The Daqing oil field in northeastern China is the largest polymer flood in the world and has been in operation since 1996 — covering more than 500 square kilometers of reservoir and injecting HPAM polymer into a field that was already 25+ years into its waterflood life. The Daqing polymer flood has produced over 300 million barrels of incremental oil that would not have been recovered by continued waterflooding, at an incremental recovery cost that has remained competitive with offshore oil development through multiple commodity price cycles. The Daqing experience established polymer flooding as a proven technology for giant heterogeneous sandstone reservoirs and provided the long-duration production data that global polymer flood design is still calibrated against. When petroleum engineers debate whether polymer flooding works at scale, the answer from Daqing is: 300 million incremental barrels say yes.

What Is Mobility Control?

Imagine filling a sponge with syrup, then trying to flush it out with water. The water, being thin and fast, would race through the easiest paths and leave most of the syrup sitting in the smaller pores untouched. That is exactly what happens when engineers inject water into an oil reservoir with unfavorable mobility ratio — the water fingers through to the production wells while bypassing most of the oil it was supposed to displace. Mobility control fixes the problem by making the water thicker, usually by dissolving polymer in it until the water's effective viscosity approaches the oil's viscosity. When the displacing fluid and the displaced fluid move at similar speeds, the displacement front stays stable, sweeps more of the reservoir, and recovers oil that a simple waterflood would leave behind forever. It sounds simple. The engineering challenge is making it work across thousands of feet of heterogeneous rock at reservoir temperatures and pressures, for injected volumes measured in millions of barrels, at a chemical cost that still makes economic sense at market oil prices. Getting those parameters right — polymer concentration, molecular weight, injection rate, pattern design — is where the science becomes engineering and the engineering becomes money.

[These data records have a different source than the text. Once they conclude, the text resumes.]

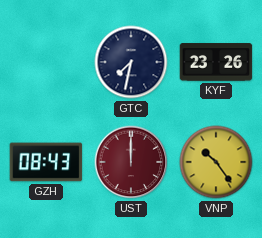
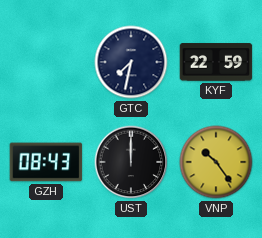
KYF: 23:26 -> 22:59
UST dial: burgundy -> black
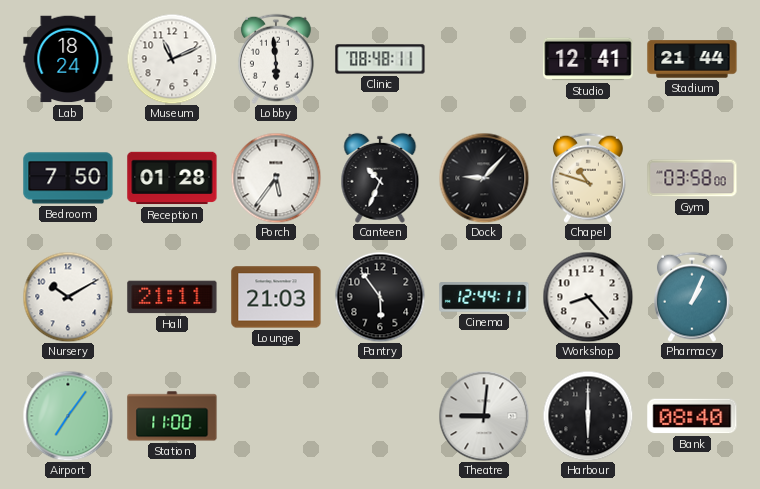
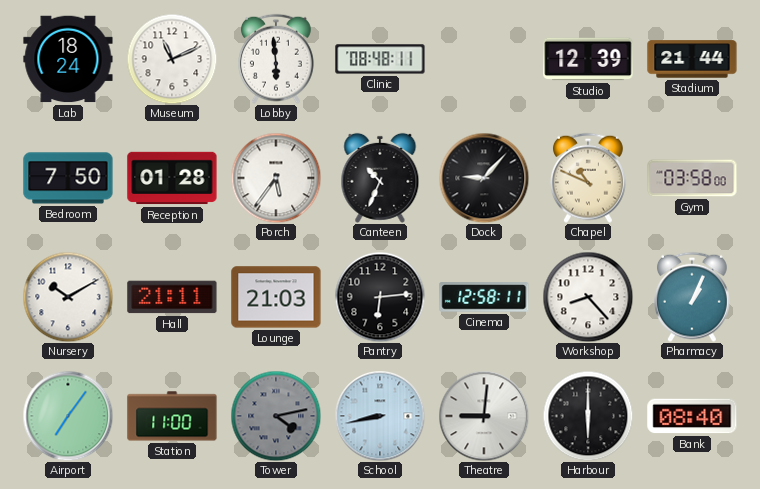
Studio: 12:41 -> 12:39
Chapel: 10:48 -> 10:49
Pantry: 5:54 -> 6:14
Cinema: 12:44 -> 12:58
Tower: none -> 4:13
School: none -> 8:43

Mobility control is also described as conformance improvement, sweep efficiency improvement, or displacement efficiency enhancement. Related terms include polymer flooding (the primary mobility control EOR method, using HPAM or xanthan to thicken injection water), mobility ratio (the quantitative measure of displacing versus displaced fluid mobility that determines displacement stability), waterflood (the conventional injection method that polymer flooding improves upon), sweep efficiency (the fraction of the reservoir contacted by injected fluid, directly improved by mobility control), enhanced oil recovery (the broader category of techniques of which mobility control is a key subset), viscosity (the fluid property that mobility control manipulates to improve displacement stability), foam flooding (the mobility control method used in gas injection projects), and conformance (the uniformity of injection fluid distribution across the reservoir, the practical measure of mobility control effectiveness).